The last time I wrote about the mix technique, I took you through the very basics of how I approached that movie and how Dolby Atmos works and what happens in it. This time, since all of that is clear, I decided to go with one idea at a time on the blog. I won’t be writing about the movie or story, since as always, that is under wraps until the movie is released.

Ping Pong Delay Technique

This idea is not new and was inspired from the way the stereo ping-pong delay is created. The regular way before we had plugins, was like this:

  1. Send from the channel via a bus to a mono aux Panned to Left. On this, insert a delay plugin with the feedback set to 0 and mix to full wet.
  2. From this Left, send a signal at 0 dB to another aux panned to the right, with the same delay inserted and feedback set to 0 and mix to full wet.
  3. From the Right Aux, send a signal back to the Left, with level at 0.

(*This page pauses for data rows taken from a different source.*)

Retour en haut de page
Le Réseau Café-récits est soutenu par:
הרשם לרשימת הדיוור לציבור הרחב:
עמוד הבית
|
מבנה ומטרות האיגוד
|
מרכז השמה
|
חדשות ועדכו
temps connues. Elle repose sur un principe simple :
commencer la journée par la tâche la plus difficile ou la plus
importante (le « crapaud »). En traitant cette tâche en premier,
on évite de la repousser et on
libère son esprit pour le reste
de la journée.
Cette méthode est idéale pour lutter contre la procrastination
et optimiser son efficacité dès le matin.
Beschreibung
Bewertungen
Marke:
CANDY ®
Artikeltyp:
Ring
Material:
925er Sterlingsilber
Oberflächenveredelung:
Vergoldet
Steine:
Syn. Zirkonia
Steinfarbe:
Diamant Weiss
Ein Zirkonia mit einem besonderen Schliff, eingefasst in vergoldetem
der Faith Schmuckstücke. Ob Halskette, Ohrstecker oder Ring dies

The way this works is when the signal hits the left channel, it is sent to the left after the delay time set and at the same time sent to the right. The right will induce its delay and send it to the right channel and the left. The left then induces the delay and the cycle will continue indefinitely until the signal is dropped by even .5 dB. This is how it looks in the stereo world.

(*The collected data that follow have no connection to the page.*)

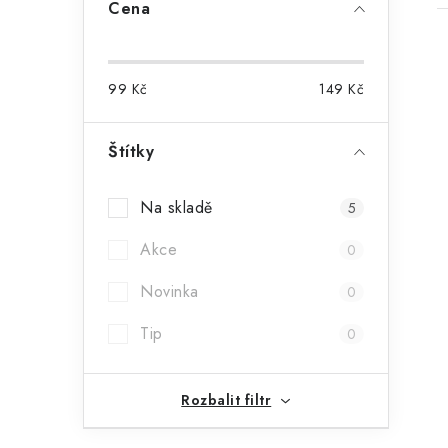
Cena
99
Kč
149
Kč
l
Štítky
Na skladě
5
Akce
0
Novinka
0
í
Tip
0
r
Rozbalit filtr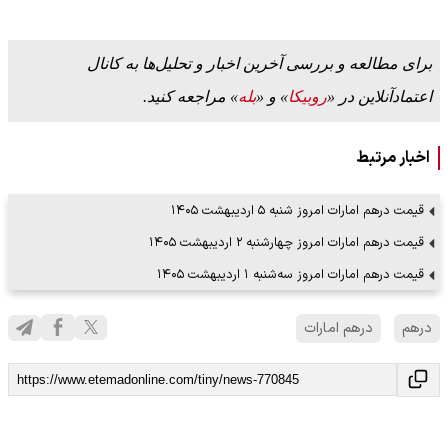
برای مطالعه و بررسی آخرین اخبار و تحلیل‌ها به کانال
اعتمادآنلاین در «
روبیکا
» و «
بله
» مراجعه کنید.
اخبار مرتبط
قیمت درهم امارات امروز شنبه ۵ اردیبهشت ۱۴۰۵
قیمت درهم امارات امروز چهارشنبه ۲ اردیبهشت ۱۴۰۵
قیمت درهم امارات امروز سه‌شنبه ۱ اردیبهشت ۱۴۰۵
درهم
درهم امارات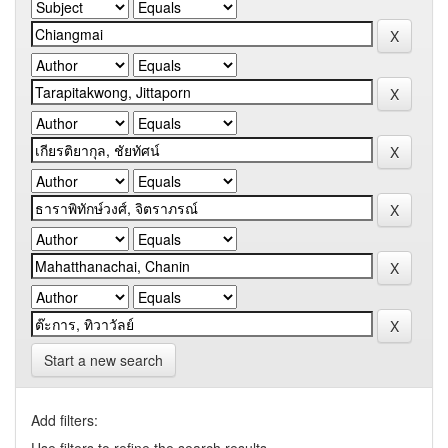
Start a new search
Add filters: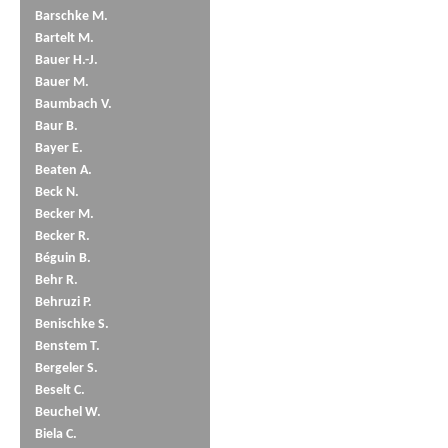
Barschke M.
Bartelt M.
Bauer H.-J.
Bauer M.
Baumbach V.
Baur B.
Bayer E.
Beaten A.
Beck N.
Becker M.
Becker R.
Béguin B.
Behr R.
Behruzi P.
Benischke S.
Benstem T.
Bergeler S.
Beselt C.
Beuchel W.
Biela C.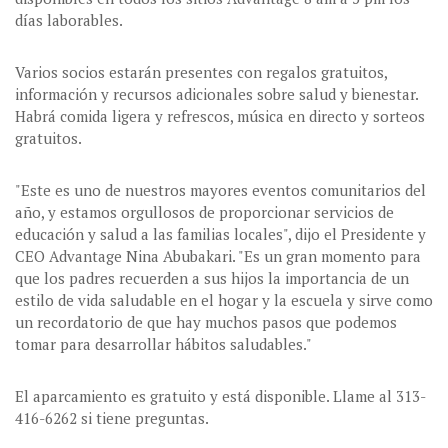
días laborables.
Varios socios estarán presentes con regalos gratuitos,
información y recursos adicionales sobre salud y bienestar.
Habrá comida ligera y refrescos, música en directo y sorteos
gratuitos.
"Este es uno de nuestros mayores eventos comunitarios del
año, y estamos orgullosos de proporcionar servicios de
educación y salud a las familias locales", dijo el Presidente y
CEO Advantage Nina Abubakari. "Es un gran momento para
que los padres recuerden a sus hijos la importancia de un
estilo de vida saludable en el hogar y la escuela y sirve como
un recordatorio de que hay muchos pasos que podemos
tomar para desarrollar hábitos saludables."
El aparcamiento es gratuito y está disponible. Llame al 313-
416-6262 si tiene preguntas.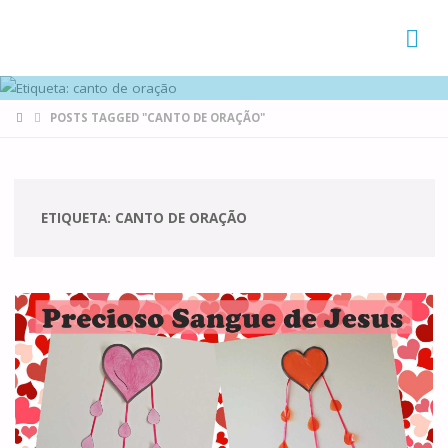
FAMÍLIAS
DE CANÁ
HOME
POSTS TAGGED "CANTO DE ORAÇÃO"
ETIQUETA:
CANTO DE ORAÇÃO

Stereo Ping Pong. Note all sends are 0 and the plugins have 0% Feedback.

Surround Infinite Delay

What I did next was to adapt this for the surround format. In this case, I sent from the main channel to the Left, Left to Center, Center to Right, Right to Right Surround, Right Surround to Right Rear Surround, Right Rear to Left Rear, Left Rear to Left Surround, Left Surround to Left. This gives me a delay that will circle clockwise in the mix room by a single send, for a very long time or until the signal drops. Now, here is where I advanced this to the next step.

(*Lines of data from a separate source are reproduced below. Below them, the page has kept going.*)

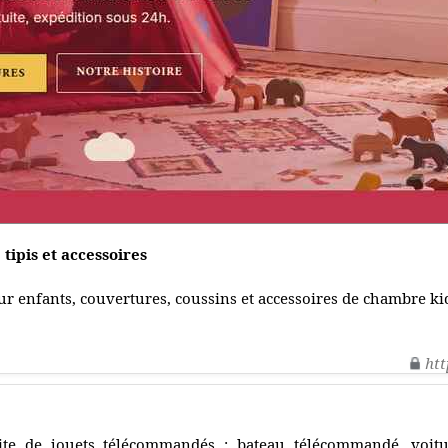
tipis et accessoires
ur enfants, couvertures, coussins et accessoires de chambre kid
htt
ite de jouets télécommandés : bateau télécommandé, voit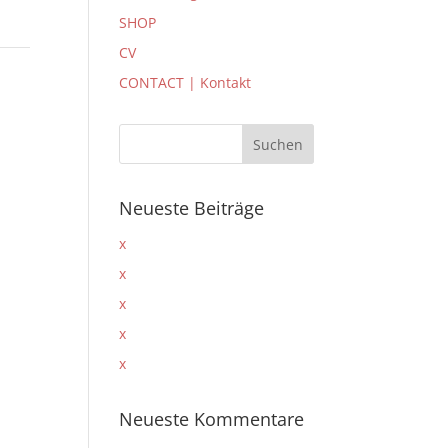
SHOP
CV
CONTACT | Kontakt
Neueste Beiträge
x
x
x
x
x
Neueste Kommentare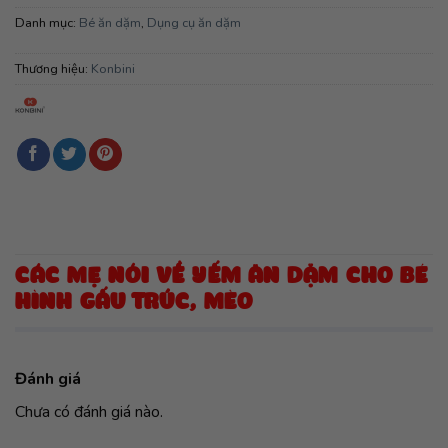
Danh mục:
Bé ăn dặm
,
Dụng cụ ăn dặm
Thương hiệu:
Konbini
CÁC MẸ NÓI VỀ YẾM ĂN DẶM CHO BÉ
HÌNH GẤU TRÚC, MÈO
Đánh giá
Chưa có đánh giá nào.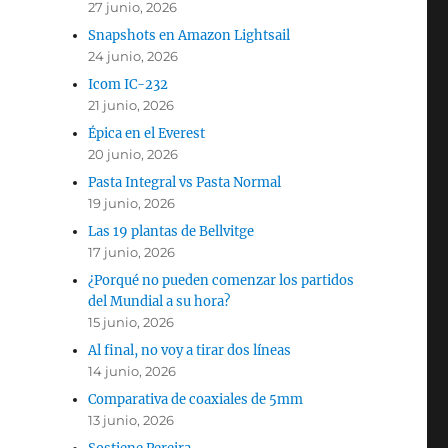
27 junio, 2026
Snapshots en Amazon Lightsail
24 junio, 2026
Icom IC-232
21 junio, 2026
Épica en el Everest
20 junio, 2026
Pasta Integral vs Pasta Normal
19 junio, 2026
Las 19 plantas de Bellvitge
17 junio, 2026
¿Porqué no pueden comenzar los partidos
del Mundial a su hora?
15 junio, 2026
Al final, no voy a tirar dos líneas
14 junio, 2026
Comparativa de coaxiales de 5mm
13 junio, 2026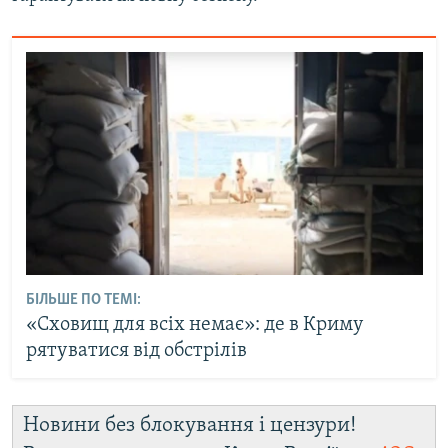
БІЛЬШЕ ПО ТЕМІ:
«Сховищ для всіх немає»: де в Криму
рятуватися від обстрілів
Новини без блокування і цензури!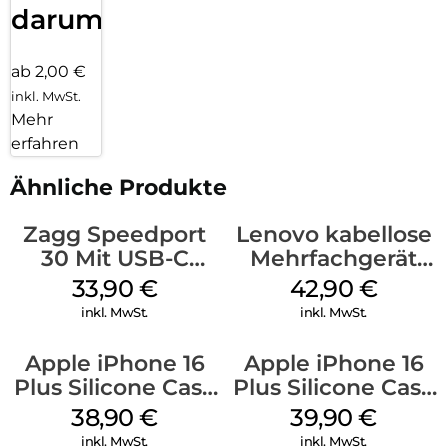
darum!
ab 2,00 €
inkl. MwSt.
Mehr
erfahren
Ähnliche Produkte
Zagg Speedport
Lenovo kabellose
30 Mit USB-C
Mehrfachgerät
Kabel Weiß
Luna Grey
33,90
€
42,90
€
inkl. MwSt.
inkl. MwSt.
Apple iPhone 16
Apple iPhone 16
Plus Silicone Case
Plus Silicone Case
MagSafe Denim
MagSafe Plum
38,90
€
39,90
€
inkl. MwSt.
inkl. MwSt.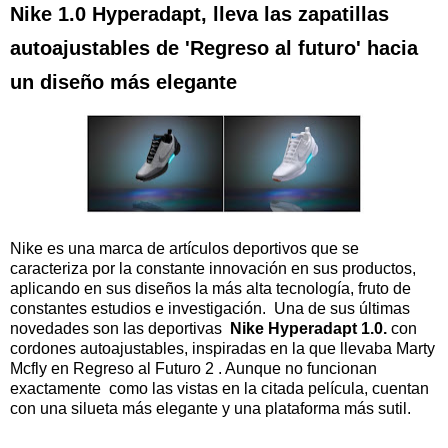
Nike 1.0 Hyperadapt, lleva las zapatillas
autoajustables de 'Regreso al futuro' hacia
un diseño más elegante
Nike es una marca de artículos deportivos que se
caracteriza por la constante innovación en sus productos,
aplicando en sus diseños la más alta tecnología, fruto de
constantes estudios e investigación. Una de sus últimas
novedades son las deportivas
Nike Hyperadapt 1.0.
con
cordones autoajustables, inspiradas en la que llevaba Marty
Mcfly en Regreso al Futuro 2 . Aunque no funcionan
exactamente como las vistas en la citada película, cuentan
con una silueta más elegante y una plataforma más sutil.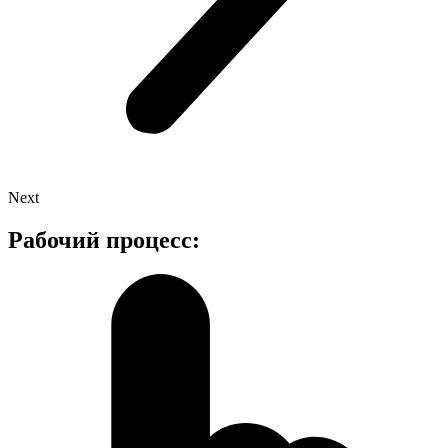
Next
Рабочий процесc: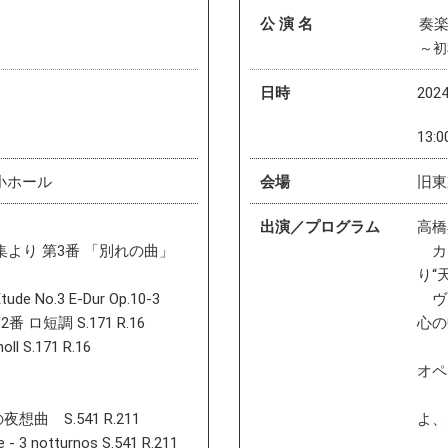
公 演 名
奏
～初
日時
202
）
13:
小ホール
会場
旧東
出演／プログラム
高橋
ド集より 第3番 「別れの曲」
カー
り“
ude No.3 E-Dur Op.10-3
ヴォ
ロ短調 S.171 R.16
心の
oll S.171 R.16
オペ
想曲 S.541 R.211
よ、
- 3 notturnos S.541 R.211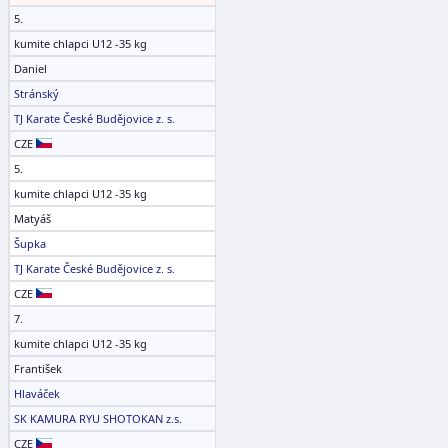
5.
kumite chlapci U12 -35 kg
Daniel
Stránský
TJ Karate České Budějovice z. s.
CZE
5.
kumite chlapci U12 -35 kg
Matyáš
Šupka
TJ Karate České Budějovice z. s.
CZE
7.
kumite chlapci U12 -35 kg
František
Hlaváček
SK KAMURA RYU SHOTOKAN z.s.
CZE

Each send was randomised differently. So, instead of Left to center, it would be Left to right or Right surround. In this way, I had 10 different send combinations (on a, b, c, d, e etc.) What this allowed me to have was a complete control on different pans based on which I unmute in that given time. So, to achieve this, I grouped all the auxes and had the send mutes also part of the group.

Surround PingPong

Surround PingPong with various movements

In the above setup, the group parameters can be seen. The first set of inserts is clock wise, the second is anti-clockwise, the third is an X-Y banding etc. The beauty in this method are:

  1. I can change the rotation by simply changing the send mutes.
  2. I can send to any channel apart from Left and have the movement begin from a different channel. Ex, if I send to Right, the pan movement will begin from the Right Aux.
  3. I can add a low pass filter after each delay and create a progressively filtered delay for this.
  4. I can change the feedback and have any channel feedback for a longer time thereby creating a delay shadow. (You need to be careful with this as it can lead to an increase in volume)
  5. I can have a master set up for the Aux returns and have Spanner on it and rotate it even further!!

As you see, the opportunities are endless with just 7 auxes. You can also increase this to an infinite number of auxes and have Objects set up for this to give you a truly amazing delay combination.